- [Material to process]

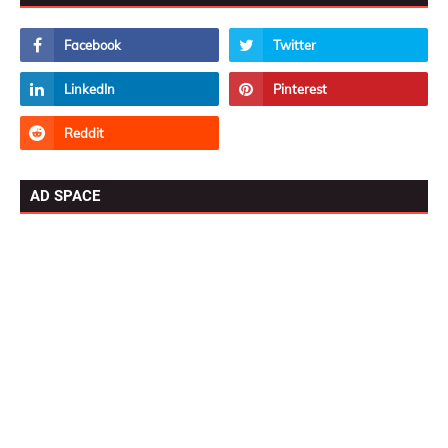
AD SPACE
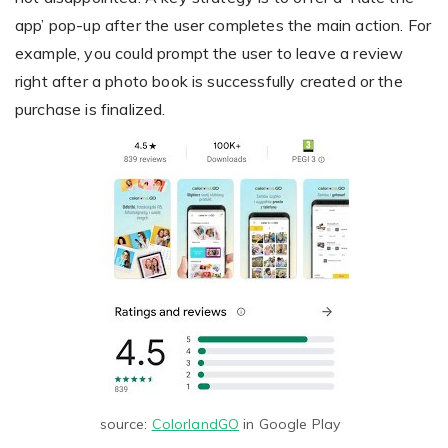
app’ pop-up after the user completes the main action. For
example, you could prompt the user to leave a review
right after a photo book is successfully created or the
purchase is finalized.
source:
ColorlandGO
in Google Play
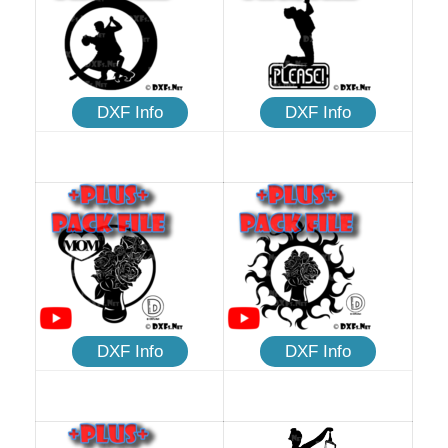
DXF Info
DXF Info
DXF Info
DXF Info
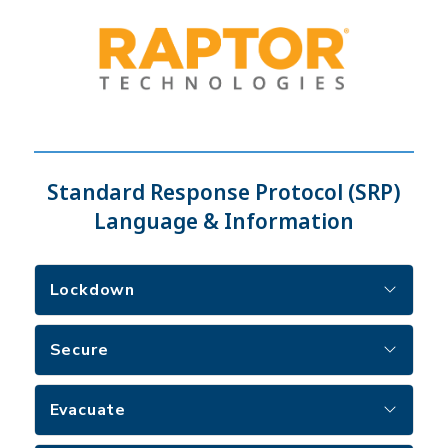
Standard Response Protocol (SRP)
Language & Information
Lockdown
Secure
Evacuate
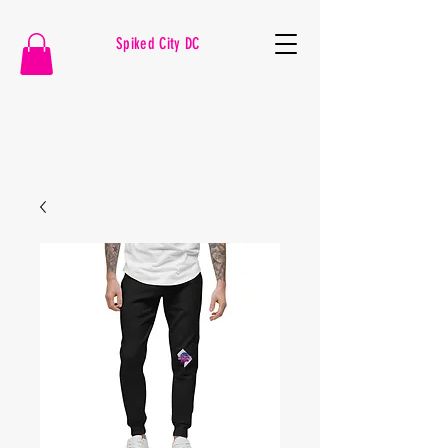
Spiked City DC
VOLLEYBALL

==

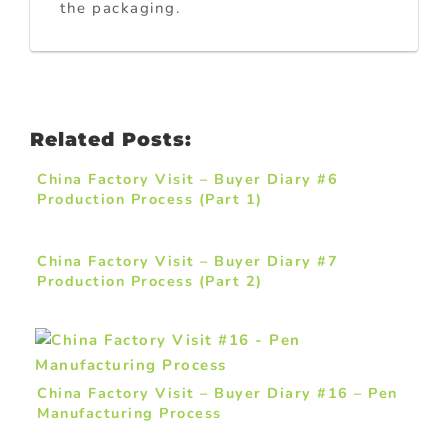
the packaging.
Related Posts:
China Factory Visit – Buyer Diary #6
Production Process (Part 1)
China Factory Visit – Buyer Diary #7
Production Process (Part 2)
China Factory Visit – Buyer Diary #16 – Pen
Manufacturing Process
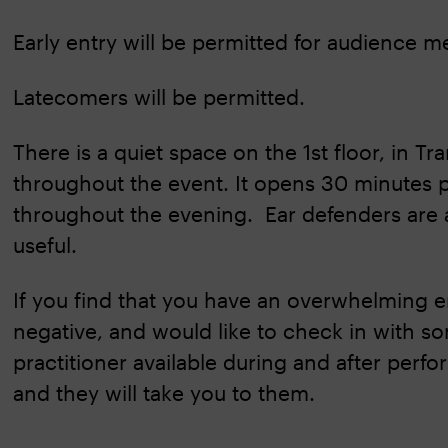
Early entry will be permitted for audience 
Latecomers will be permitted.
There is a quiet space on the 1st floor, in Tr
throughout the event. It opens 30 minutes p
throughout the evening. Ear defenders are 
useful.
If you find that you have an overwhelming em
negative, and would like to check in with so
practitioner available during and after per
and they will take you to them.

...

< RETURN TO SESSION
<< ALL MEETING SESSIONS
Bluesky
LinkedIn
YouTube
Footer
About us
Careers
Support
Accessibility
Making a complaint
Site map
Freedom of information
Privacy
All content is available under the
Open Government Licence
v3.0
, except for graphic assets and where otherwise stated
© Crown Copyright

- [Work request] Please return the lines above that run from the line containing "Latecomers will be permitted." to the line containing "and they will take you to them.", inclusive, exactly and with no other lines.

- [Task result]
Latecomers will be permitted.
There is a quiet space on the 1st floor, in Tr
throughout the event. It opens 30 minutes p
throughout the evening. Ear defenders are 
useful.
If you find that you have an overwhelming em
negative, and would like to check in with so
practitioner available during and after per
and they will take you to them.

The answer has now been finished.